With the emergence of Web 2.0 and increasing ubiquity of the internet, there has been a rise in the amount of rich internet applications, and particularly collaborative web applications. One particular application, relevant for Collaborative Work and Collaborative Learning is Collaborative Writing (CW), which corresponds to write a document synchronously by more than one author. CW as a learning activity is especially relevant for the teaching and learning of Academic writing in higher education. Google Docs is a CW application that simulates a Word processor within a web page, it is used by students in the School of EIE at the University of Sydney to write collaboratively.

Feedback on students' writing is an important source of students' learning of academic writing, however providing more feedback is too costly because it requires a lot of human time. Automated tools to provide feedback on writing have been proposed and tested. One of these was implemented at the School of EIE, it's called Glosser and uses Machine Learning
(particularly Text Mining) techniques to provide automatic feedback on essays. Glosser works as a web application integrated with Google Docs.

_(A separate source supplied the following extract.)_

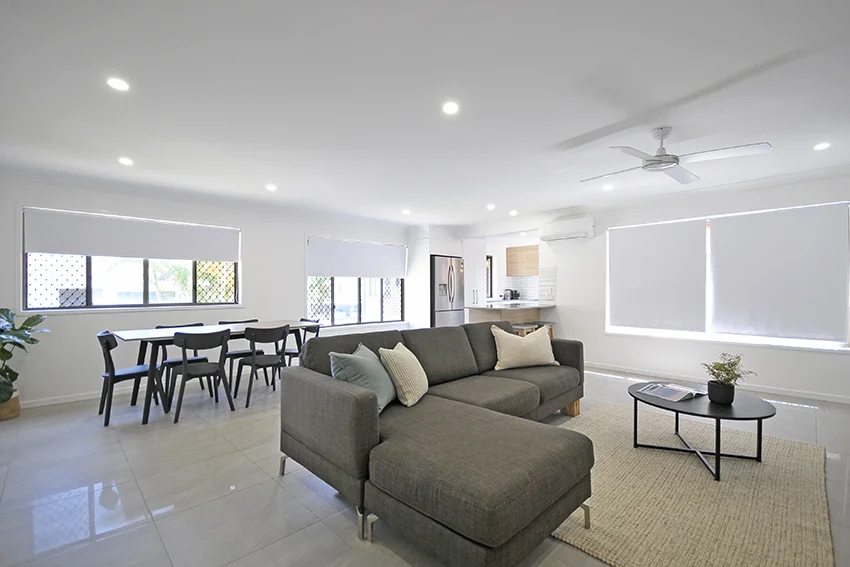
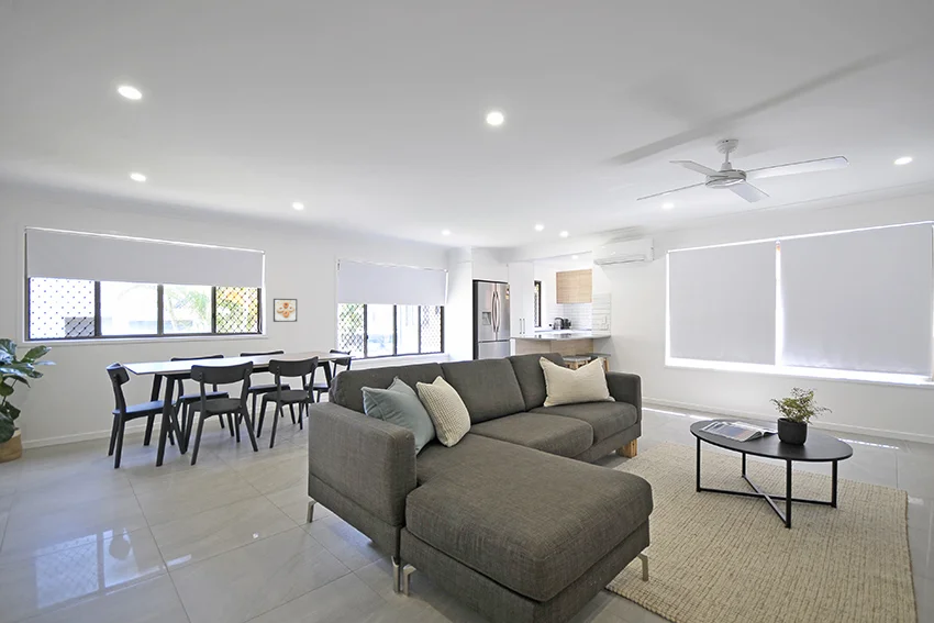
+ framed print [273,298,298,323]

Machine learning programs are able to extract useful information from data. The Glosser tool uses a text mining technique known as Latent Semantic Analysis (LSA) which has a high computational complexity. This poses a problem, given the high cost of creating the model, and the amount of data produced by collaborative applications, it is particularly complex to achieve a good response time for tools such as Glosser. Particularly in web based applications where response time is vital there needs to be ways to minimise the impact of the ML model creation on the users' response time, by managing these models in an intelligent way.

This treatise proposes a model for managing Machine learning models in a collaborative web application. The proposed method is to essentially cache the Machine learning model. By making the model persistent further calls to the same document would not require recalculation and could simply be restored from storage and thus reduce response time for recalculations. Experimental analysis showed that the proposed method was effective and greatly reduced recalculation time. File compression of the stored model was shown to be a bad time-space trade-off whist truncating the model to remove redundant data provided a significant reduction in the model size. The data showed that in a situation with 200 concurrent users with ~3000 words documents the new method would provide a 20% reduction in time even with a cache hit ratio of 30% with each model requiring 190KB of space.

Sunday, October 19, 2008

Quick Update

Just a quick update to say that thesis writing continues. I hope to have most of it done by tuesday to show Jorge so that i can get feedback since i will most likely be finishing and getting it printed by the end of this week.

back to work ...

Monday, October 13, 2008

Countdown to the End

So there is only a little over two weeks to get the written treatise finished. Finally i have begun writing more of the core of the thesis.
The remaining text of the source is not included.